WHAT YOU NEED TO DO ::
Could you copy out every line of text in the records below word for word, leaving the pictures out of your answer?

EXTRACTED INFORMATION ::
==*==

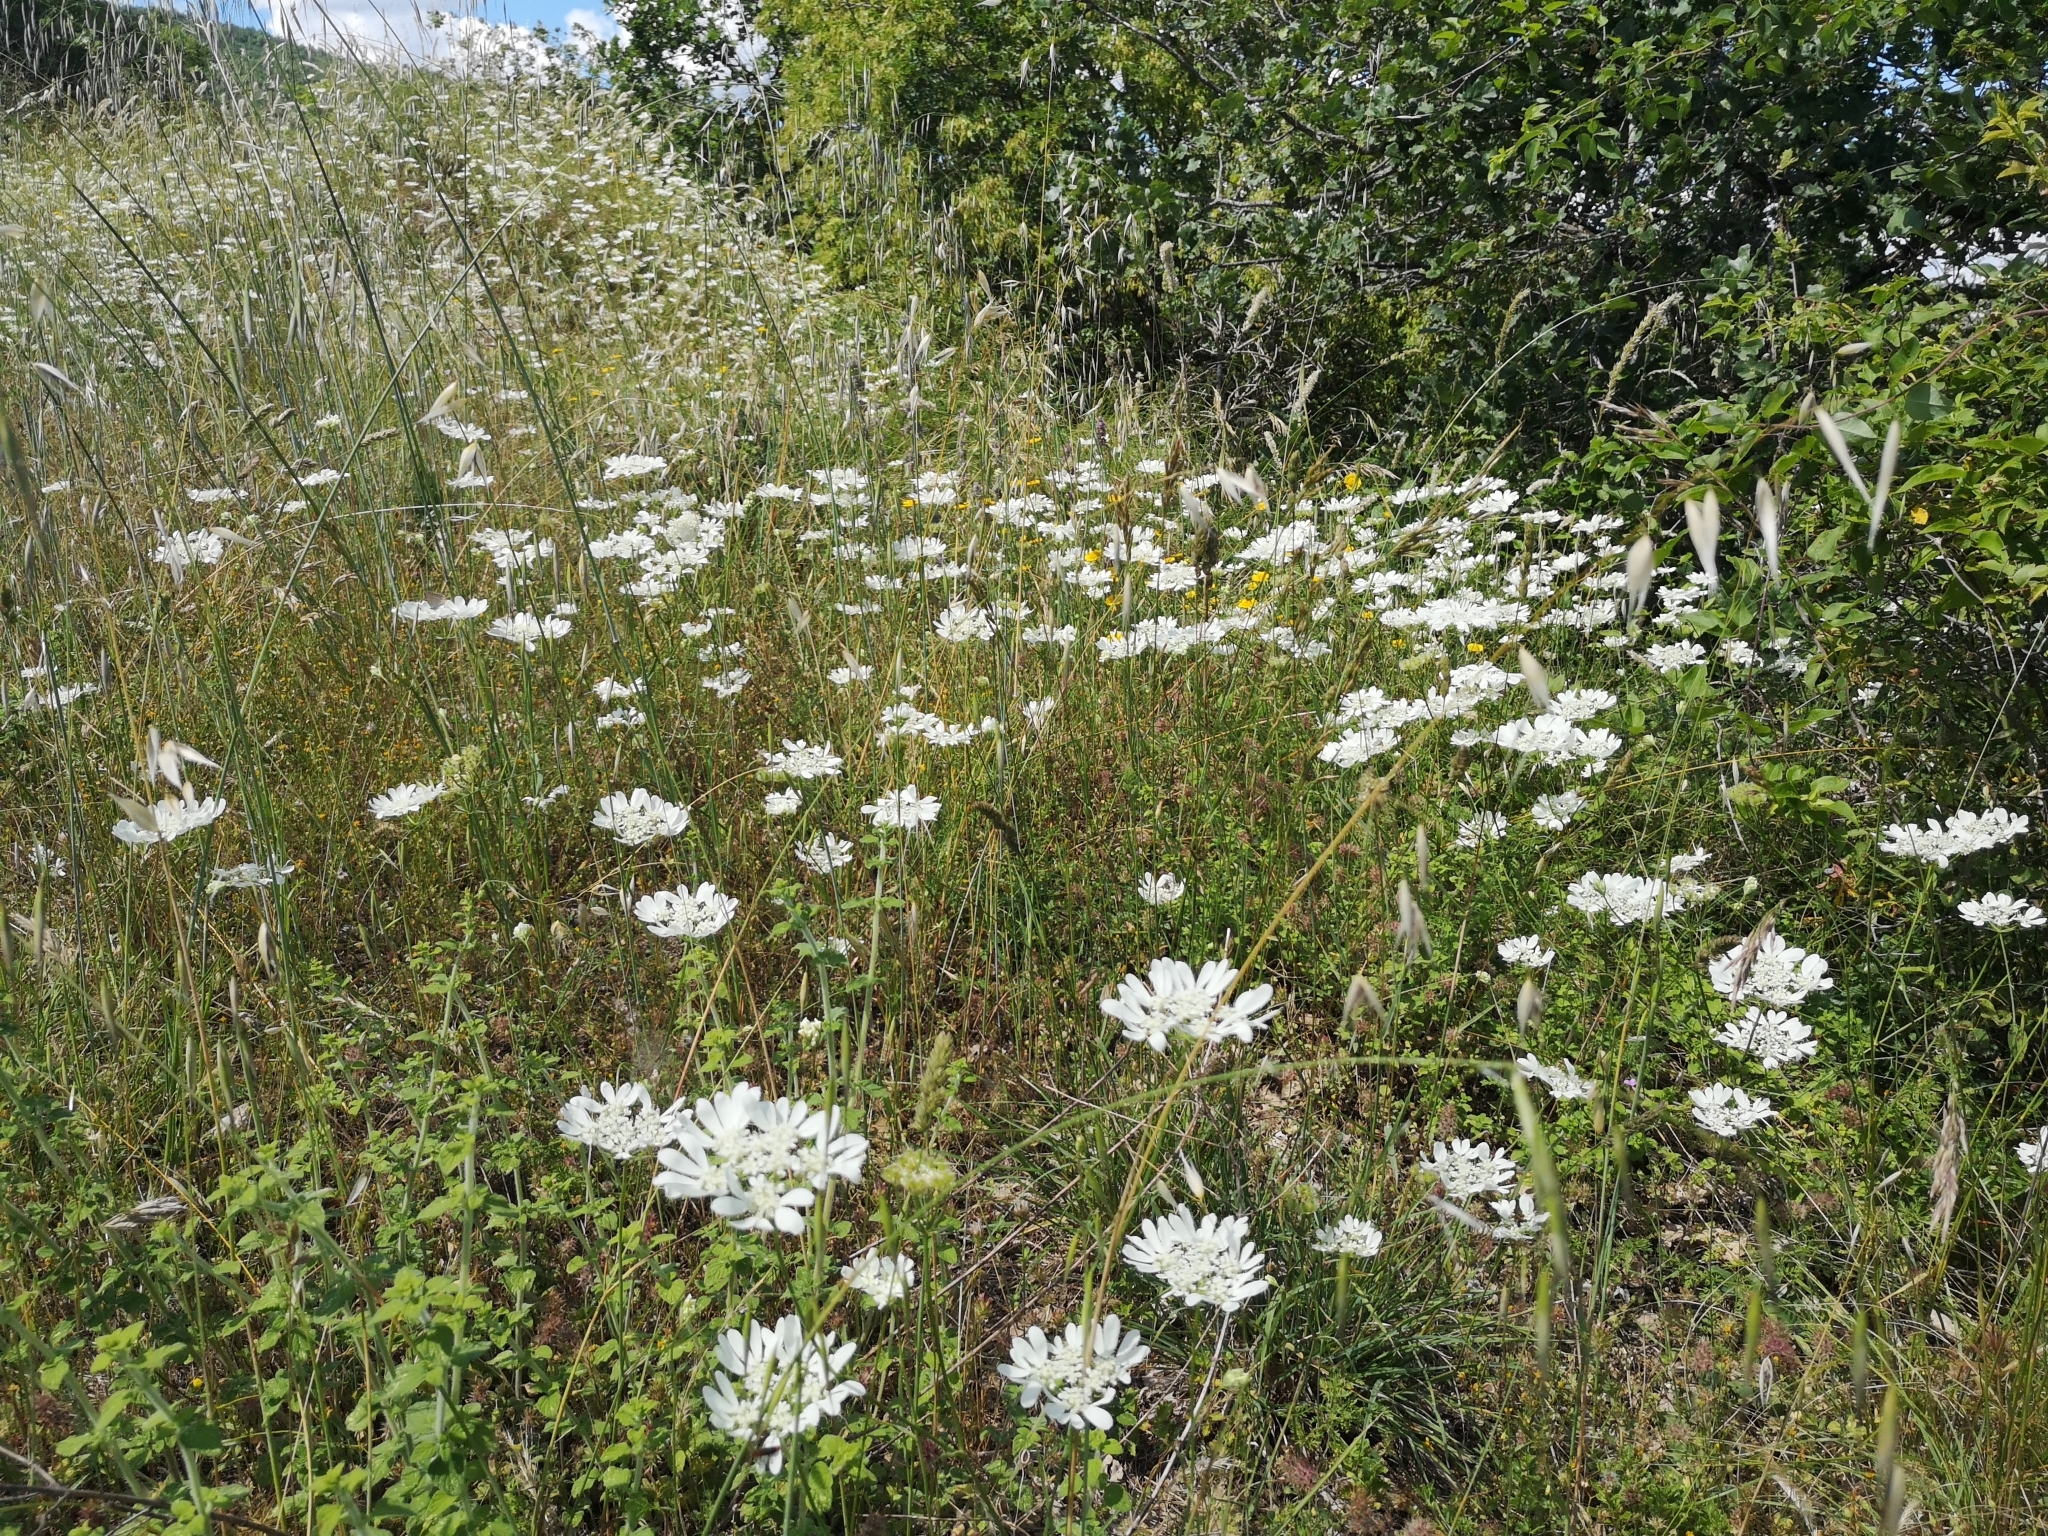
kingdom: Plantae
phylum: Tracheophyta
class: Magnoliopsida
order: Apiales
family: Apiaceae
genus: Orlaya
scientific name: Orlaya grandiflora
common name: White lace flower
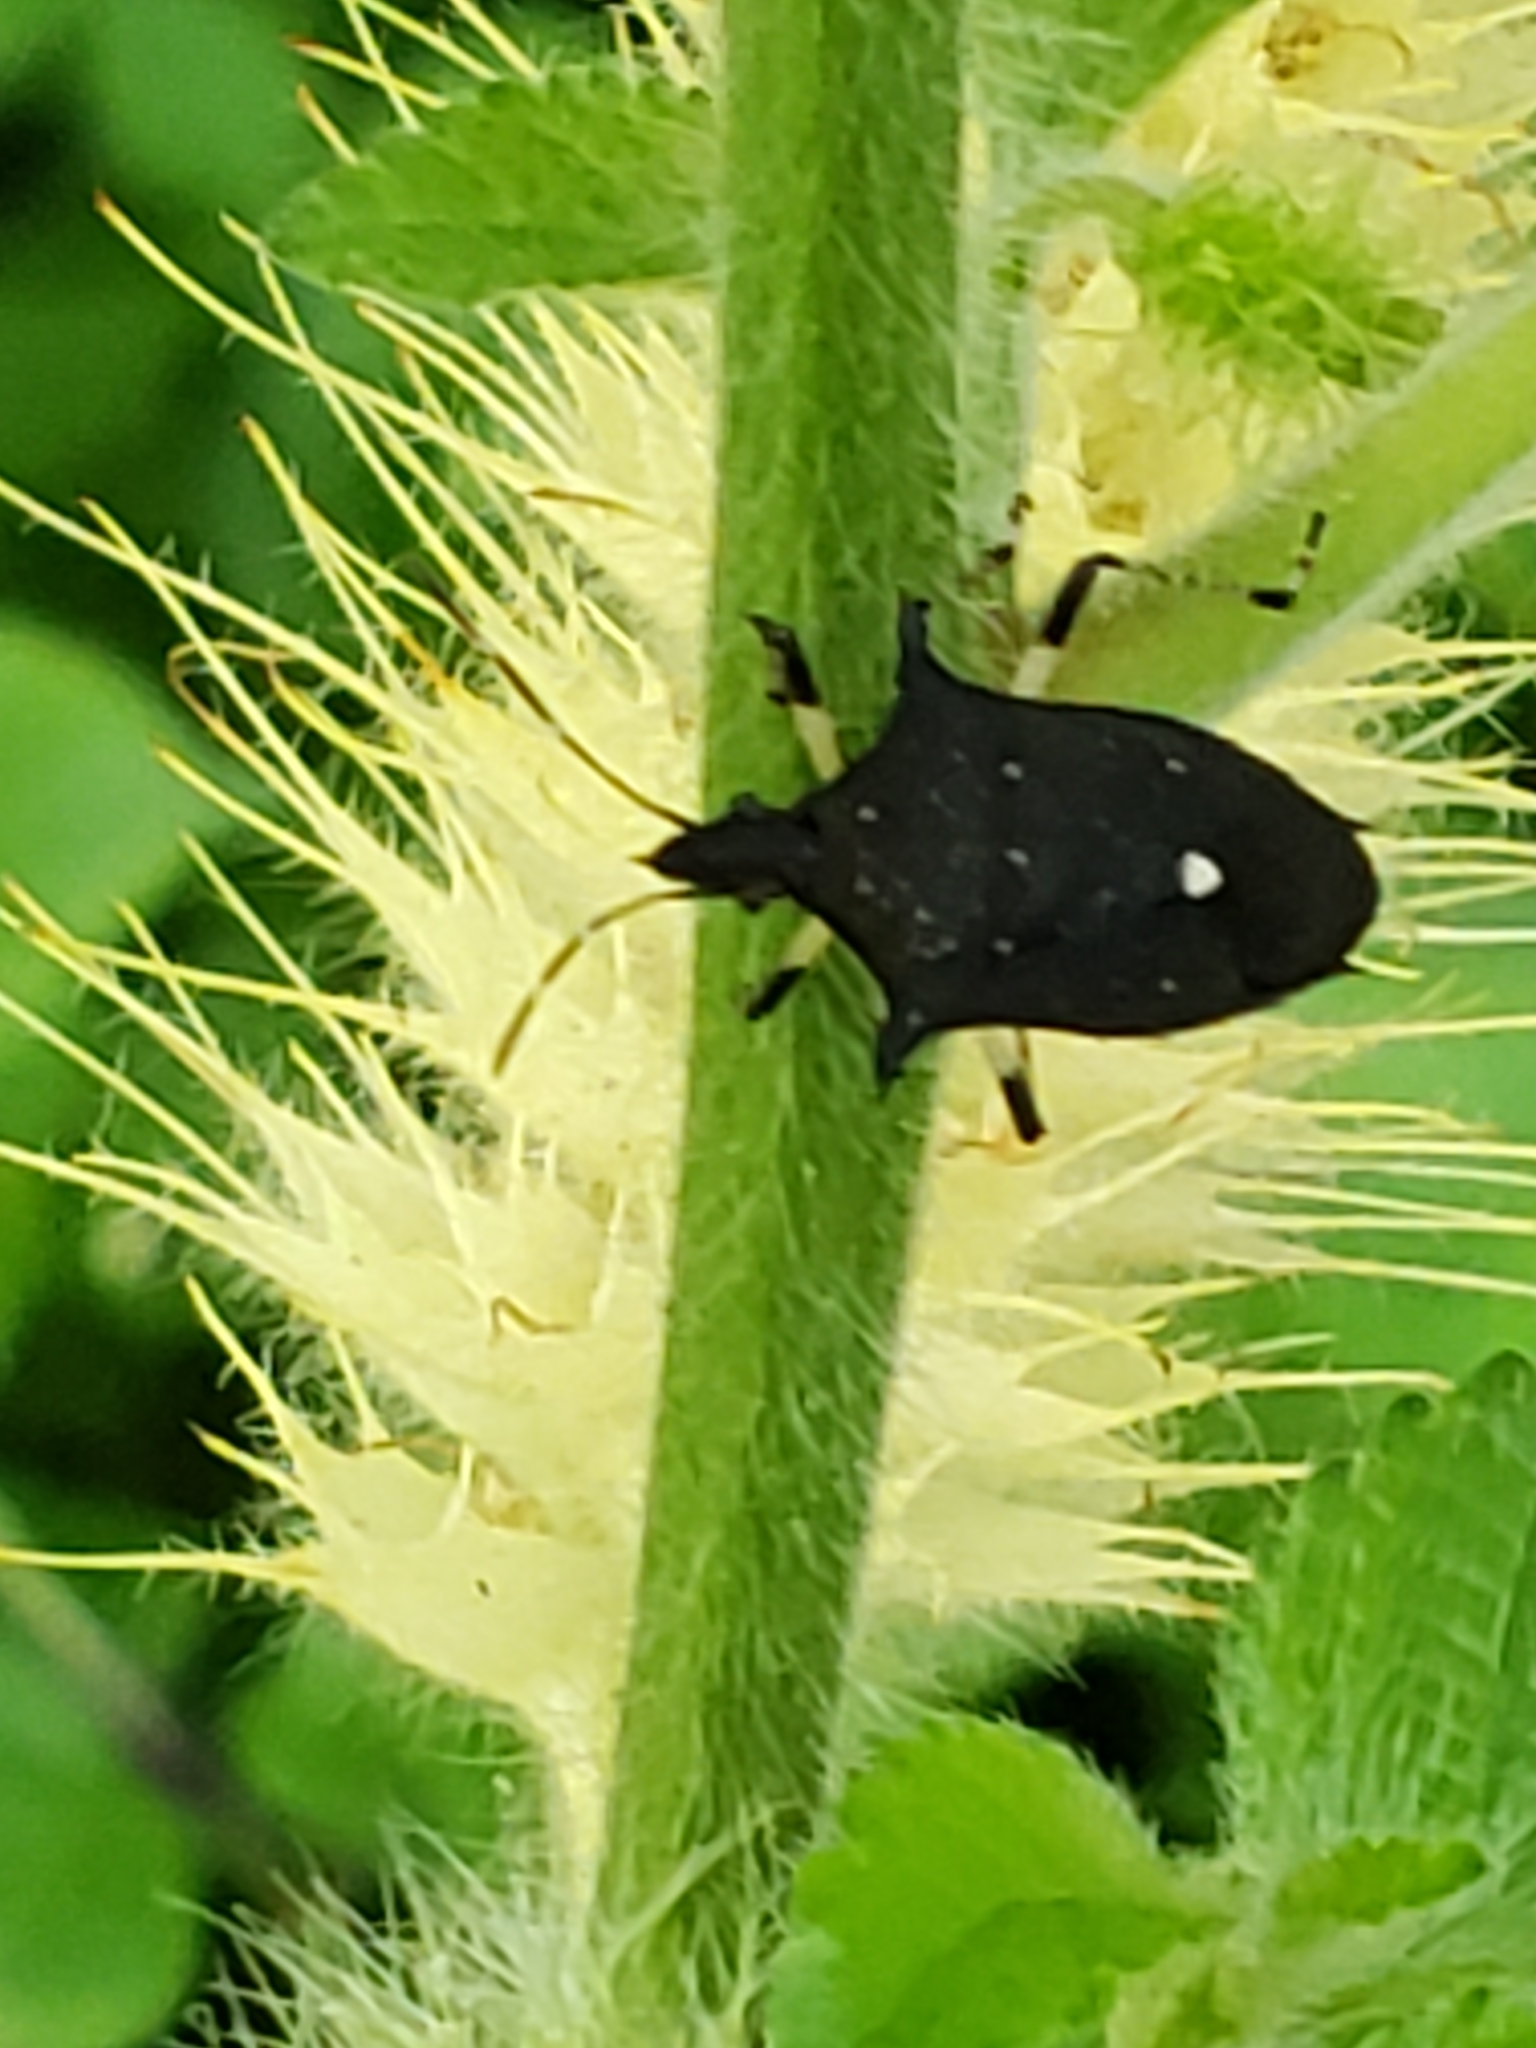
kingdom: Animalia
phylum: Arthropoda
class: Insecta
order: Hemiptera
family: Pentatomidae
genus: Proxys
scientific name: Proxys punctulatus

==*==

RESULT OF THE TASK ::
kingdom: Plantae
phylum: Tracheophyta
class: Magnoliopsida
order: Apiales
family: Apiaceae
genus: Orlaya
scientific name: Orlaya grandiflora
common name: White lace flower
kingdom: Animalia
phylum: Arthropoda
class: Insecta
order: Hemiptera
family: Pentatomidae
genus: Proxys
scientific name: Proxys punctulatus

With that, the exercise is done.